Perhaps as a result of atypically top-down approaches, Rwandans overall hold highly inequitable attitudes about gender roles; for example, 61 % of Rwandan men agree with the statement “changing diapers, giving kids a bath and feeding kids are the mother’s responsibility” [44], and DHSs show increasing rather than decreasing tolerance for IPV. More bottom-up approaches may be needed in Rwanda. Grassroots approaches that have proven successful to shift attitudes about gender and IPV in other African contexts include single-sex group trainings with dialogues [45]. Although RWAMREC sensitizes communities to IPV laws during umaganda, the monthly national day of service, and facilitates dialogues about IPV in umugoroba w’abashakanye evening meetings of five to ten couples [20], further initiatives like these, along with time, may be needed to shift attitudes toward gender roles in Rwanda.

The doubling in self-reported IPV in Rwanda between 2005 and 2010 is deeply concerning, and further investigations of reasons for this increase are urgently needed. This study summarizes trends, correlates, and broad hypotheses for IPV, however, the cross-sectional nature of the DHS does not allow us to draw causal conclusions about predictors or consequences of IPV. Furthermore, measurement of physical and sexual IPV in household surveys is subject to under-reporting due to interviewer traits and difficulty securing privacy in smaller, densely populated homes [46]. We find it unrealistic that privacy was secured in 100 % (2005) and >99 % (2010) of interviews, and suspect that under-reporting of IPV occurred in both surveys.
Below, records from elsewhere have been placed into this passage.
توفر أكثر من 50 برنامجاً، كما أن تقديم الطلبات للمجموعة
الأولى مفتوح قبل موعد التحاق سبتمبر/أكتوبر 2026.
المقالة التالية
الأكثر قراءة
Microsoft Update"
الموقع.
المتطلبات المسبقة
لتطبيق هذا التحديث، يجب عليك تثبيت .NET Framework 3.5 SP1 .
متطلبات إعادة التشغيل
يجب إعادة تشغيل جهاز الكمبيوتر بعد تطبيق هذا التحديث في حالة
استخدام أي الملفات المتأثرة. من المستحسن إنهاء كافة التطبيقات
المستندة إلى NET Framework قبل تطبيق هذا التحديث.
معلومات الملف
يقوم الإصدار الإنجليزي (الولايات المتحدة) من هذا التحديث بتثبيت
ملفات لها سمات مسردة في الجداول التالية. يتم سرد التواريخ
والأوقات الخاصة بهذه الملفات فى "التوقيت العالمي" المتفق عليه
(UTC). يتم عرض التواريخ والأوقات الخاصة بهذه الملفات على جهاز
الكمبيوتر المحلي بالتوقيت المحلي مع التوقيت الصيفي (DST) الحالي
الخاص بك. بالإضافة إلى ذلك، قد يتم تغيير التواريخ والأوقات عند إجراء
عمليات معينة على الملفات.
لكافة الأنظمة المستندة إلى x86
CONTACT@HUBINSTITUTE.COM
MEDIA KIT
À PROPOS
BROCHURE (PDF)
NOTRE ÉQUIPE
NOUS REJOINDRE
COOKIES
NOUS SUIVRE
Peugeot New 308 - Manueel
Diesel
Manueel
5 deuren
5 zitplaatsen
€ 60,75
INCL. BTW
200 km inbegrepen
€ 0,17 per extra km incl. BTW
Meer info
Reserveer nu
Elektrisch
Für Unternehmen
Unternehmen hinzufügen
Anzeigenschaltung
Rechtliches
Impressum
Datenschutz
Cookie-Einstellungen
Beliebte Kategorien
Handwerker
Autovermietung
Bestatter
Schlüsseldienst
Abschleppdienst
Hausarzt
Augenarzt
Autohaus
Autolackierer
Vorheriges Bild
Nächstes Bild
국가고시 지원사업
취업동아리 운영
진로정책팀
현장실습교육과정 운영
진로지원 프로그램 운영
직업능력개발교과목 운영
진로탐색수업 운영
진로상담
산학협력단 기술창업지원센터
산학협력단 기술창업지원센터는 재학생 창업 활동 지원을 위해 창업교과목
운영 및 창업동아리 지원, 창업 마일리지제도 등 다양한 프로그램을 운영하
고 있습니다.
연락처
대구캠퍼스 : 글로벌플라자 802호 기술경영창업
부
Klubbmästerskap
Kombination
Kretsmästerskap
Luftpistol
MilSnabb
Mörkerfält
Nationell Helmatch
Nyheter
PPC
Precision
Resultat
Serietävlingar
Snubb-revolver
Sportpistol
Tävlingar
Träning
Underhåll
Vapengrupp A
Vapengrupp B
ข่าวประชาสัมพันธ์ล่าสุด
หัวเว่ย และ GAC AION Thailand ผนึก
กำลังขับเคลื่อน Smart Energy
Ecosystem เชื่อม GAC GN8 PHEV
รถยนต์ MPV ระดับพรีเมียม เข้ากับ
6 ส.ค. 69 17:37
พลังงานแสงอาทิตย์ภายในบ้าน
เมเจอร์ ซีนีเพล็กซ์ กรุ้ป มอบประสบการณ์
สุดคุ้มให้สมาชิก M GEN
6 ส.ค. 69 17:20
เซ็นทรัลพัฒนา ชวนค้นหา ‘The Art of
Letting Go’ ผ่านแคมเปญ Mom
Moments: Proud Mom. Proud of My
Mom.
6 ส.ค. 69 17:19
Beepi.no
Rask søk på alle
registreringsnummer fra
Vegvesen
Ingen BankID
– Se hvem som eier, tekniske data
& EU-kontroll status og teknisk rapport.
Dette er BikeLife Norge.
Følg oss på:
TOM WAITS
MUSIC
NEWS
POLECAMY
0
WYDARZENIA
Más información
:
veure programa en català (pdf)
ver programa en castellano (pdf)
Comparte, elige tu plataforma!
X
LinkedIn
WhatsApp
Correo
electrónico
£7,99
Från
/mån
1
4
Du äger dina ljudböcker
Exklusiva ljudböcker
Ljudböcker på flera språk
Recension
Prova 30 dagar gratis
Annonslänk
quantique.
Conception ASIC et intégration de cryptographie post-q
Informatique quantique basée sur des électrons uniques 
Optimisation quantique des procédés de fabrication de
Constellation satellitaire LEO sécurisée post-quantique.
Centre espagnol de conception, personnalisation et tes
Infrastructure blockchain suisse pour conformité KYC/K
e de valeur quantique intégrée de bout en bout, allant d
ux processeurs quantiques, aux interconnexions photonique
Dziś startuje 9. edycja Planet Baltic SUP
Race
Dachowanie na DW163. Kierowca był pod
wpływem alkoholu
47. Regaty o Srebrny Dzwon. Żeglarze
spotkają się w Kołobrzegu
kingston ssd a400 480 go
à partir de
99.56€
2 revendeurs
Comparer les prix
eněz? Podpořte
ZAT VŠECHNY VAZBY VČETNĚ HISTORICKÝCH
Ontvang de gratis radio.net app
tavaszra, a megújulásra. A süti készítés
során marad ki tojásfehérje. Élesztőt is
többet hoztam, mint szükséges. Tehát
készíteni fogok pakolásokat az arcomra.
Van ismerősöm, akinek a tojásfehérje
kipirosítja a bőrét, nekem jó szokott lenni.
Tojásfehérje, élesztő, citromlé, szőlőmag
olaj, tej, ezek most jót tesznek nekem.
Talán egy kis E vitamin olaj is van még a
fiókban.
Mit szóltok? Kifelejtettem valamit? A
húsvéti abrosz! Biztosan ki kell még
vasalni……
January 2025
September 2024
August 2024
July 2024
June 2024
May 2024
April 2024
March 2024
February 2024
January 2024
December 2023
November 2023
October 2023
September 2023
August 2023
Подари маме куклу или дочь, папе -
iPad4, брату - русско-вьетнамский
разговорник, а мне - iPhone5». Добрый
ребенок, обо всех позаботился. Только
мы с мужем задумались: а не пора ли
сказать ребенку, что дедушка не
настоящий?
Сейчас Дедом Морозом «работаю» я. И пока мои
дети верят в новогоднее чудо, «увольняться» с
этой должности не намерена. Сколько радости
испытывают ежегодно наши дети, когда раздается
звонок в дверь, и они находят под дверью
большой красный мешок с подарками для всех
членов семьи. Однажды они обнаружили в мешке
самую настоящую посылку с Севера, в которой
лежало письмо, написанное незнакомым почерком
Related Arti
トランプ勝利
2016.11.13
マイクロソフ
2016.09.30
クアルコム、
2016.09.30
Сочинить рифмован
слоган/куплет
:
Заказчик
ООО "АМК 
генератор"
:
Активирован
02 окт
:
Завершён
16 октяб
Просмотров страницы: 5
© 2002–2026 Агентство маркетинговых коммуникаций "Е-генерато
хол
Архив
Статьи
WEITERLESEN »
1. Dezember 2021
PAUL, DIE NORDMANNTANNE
Finally, the 2010 DHS did not ask about emotional violence, IPV witnessed in childhood, woman’s violence against her husband/partner, and alcohol usage, all of which are important risk factors for IPV that could not be tested in our 2010 analysis.

The 2015 DHS was recently completed but not released at the time of this writing, and results from that survey might provide important insight about trends in IPV. Preliminary results of the 2015 DHS indicate continued rapid economic development in Rwanda, which is expected to correlate with a drop in IPV [12, 17]. We recommend additional research to tease out to what extent-increased self-reports of IPV are due to increased incidence of IPV versus greater empowerment by women to report violence. Researchers should investigate how changes in gender roles in Rwanda, and the unique demographic distribution of women and men in Rwanda, may relate to experiences of IPV. Furthermore, research is needed to evaluate the effectiveness of IPV interventions such as police station gender desks, district hospital Isange One Stop Centers toward reducing incidence of IPV. Concerns about how well Abunzi mediators are able to address IPV should be investigated. Campaigns that involve men and women in redefining gender roles could be an important contribution to the gender equality agenda moving forward in Rwanda, and the effects of these campaigns on IPV and IPV perceptions should be systematically evaluated.

Conclusions

Rwanda has one of the highest self-reported rates of intimate partner violence against women worldwide, and multiple forms of current or past violence are reported by the same women. Doubling in self-reported violence between 2005 and 2010 coincided with major political and social gains. While the Rwandan health and legal sectors have multiple initiatives to support victims, additional campaigns may be needed to shift public perception and perpetration of intimate partner violence. The impact of these programs, and changes in reported violence, need further investigation.